__Text shown__

***

A Note on the existence of stable vector bundles on Enriques surfaces

TL;DR

This paper proves the existence and irreducibility of certain moduli spaces of sheaves on Enriques surfaces, advancing understanding of their geometric properties and filling gaps in prior research.

Contribution

It establishes non-emptiness of moduli spaces for positive rank sheaves, confirms the stable locus is non-empty for positive Mukai square, and proves irreducibility in specific cases.

Findings

Non-emptiness of $M_{H,Y}(v)$ for positive rank sheaves.

Stable locus $M^s_{H,Y}(v)$ is non-empty when $v^2>0$.

Irreducibility of $M_{H,Y}(v)$ when $v^2=0$ and $v$ is primitive.

***

__Data shown__
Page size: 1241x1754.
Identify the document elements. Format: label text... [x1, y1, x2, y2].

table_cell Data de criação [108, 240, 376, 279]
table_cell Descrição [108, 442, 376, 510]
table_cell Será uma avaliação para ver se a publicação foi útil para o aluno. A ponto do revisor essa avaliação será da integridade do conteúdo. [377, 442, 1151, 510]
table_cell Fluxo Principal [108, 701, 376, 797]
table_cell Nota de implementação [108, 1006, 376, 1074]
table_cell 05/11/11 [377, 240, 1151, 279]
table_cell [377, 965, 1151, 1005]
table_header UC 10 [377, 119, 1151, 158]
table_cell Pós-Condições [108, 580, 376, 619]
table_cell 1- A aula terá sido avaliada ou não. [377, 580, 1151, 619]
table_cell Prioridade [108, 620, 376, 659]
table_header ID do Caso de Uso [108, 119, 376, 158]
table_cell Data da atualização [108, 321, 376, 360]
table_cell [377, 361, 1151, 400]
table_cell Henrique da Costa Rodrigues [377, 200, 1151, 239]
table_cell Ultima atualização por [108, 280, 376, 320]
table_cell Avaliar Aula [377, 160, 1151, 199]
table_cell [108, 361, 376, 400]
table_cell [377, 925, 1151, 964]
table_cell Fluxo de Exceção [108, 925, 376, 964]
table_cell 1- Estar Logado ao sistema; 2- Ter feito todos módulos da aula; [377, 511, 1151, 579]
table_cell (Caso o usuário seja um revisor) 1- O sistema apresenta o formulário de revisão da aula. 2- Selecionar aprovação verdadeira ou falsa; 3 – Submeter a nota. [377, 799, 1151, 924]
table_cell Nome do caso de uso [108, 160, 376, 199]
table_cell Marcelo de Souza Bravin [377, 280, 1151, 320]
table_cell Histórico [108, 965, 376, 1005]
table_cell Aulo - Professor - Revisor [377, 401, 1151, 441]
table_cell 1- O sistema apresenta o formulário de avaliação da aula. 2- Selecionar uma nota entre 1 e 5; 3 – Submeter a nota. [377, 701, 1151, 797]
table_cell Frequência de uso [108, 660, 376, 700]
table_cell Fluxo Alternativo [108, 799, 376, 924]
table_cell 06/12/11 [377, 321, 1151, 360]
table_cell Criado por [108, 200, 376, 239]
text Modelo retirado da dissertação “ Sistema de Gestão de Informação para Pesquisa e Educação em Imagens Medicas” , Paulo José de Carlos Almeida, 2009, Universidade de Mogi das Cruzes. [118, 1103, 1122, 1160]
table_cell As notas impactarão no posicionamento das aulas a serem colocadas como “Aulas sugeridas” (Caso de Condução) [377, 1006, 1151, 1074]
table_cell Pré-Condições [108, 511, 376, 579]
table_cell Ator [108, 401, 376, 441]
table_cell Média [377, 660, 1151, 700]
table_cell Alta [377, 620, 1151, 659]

***

__Directions__
Return, word for word, the portion of the text on stable vector bundles on Enriques surfaces that runs from "It establishes non-emptiness" up to and including "non-empty when $v^2>0$.". The material is not required for this work.

__Written response__
It establishes non-emptiness of moduli spaces for positive rank sheaves, confirms the stable locus is non-empty for positive Mukai square, and proves irreducibility in specific cases.

Findings

Non-emptiness of $M_{H,Y}(v)$ for positive rank sheaves.

Stable locus $M^s_{H,Y}(v)$ is non-empty when $v^2>0$.